(Spatial grounding data)
◆ ◆ ◆

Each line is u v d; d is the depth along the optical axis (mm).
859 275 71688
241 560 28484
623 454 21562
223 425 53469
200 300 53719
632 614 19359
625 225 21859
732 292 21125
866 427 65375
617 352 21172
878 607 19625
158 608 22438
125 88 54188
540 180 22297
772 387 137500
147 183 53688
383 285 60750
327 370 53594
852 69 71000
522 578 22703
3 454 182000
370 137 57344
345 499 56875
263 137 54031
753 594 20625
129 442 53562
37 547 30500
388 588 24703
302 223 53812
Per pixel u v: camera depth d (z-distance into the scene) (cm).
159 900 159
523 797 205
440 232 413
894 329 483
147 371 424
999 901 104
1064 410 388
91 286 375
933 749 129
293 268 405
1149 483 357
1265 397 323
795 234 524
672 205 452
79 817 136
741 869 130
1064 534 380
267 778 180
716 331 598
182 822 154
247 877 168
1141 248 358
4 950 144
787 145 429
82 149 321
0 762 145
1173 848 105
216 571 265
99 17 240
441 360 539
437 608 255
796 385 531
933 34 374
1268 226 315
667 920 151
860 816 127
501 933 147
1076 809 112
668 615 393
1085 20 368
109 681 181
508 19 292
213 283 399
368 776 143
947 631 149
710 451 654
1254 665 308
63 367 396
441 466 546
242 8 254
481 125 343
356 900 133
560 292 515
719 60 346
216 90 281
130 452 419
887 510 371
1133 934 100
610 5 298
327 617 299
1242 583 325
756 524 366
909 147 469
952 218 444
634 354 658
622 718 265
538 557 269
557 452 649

◆ ◆ ◆

→ **WORK ORDER**
Every line above that holds the string "depth" should be returned.

→ **ANSWER SECTION**
Each line is u v d; d is the depth along the optical axis (mm).
Per pixel u v: camera depth d (z-distance into the scene) (cm).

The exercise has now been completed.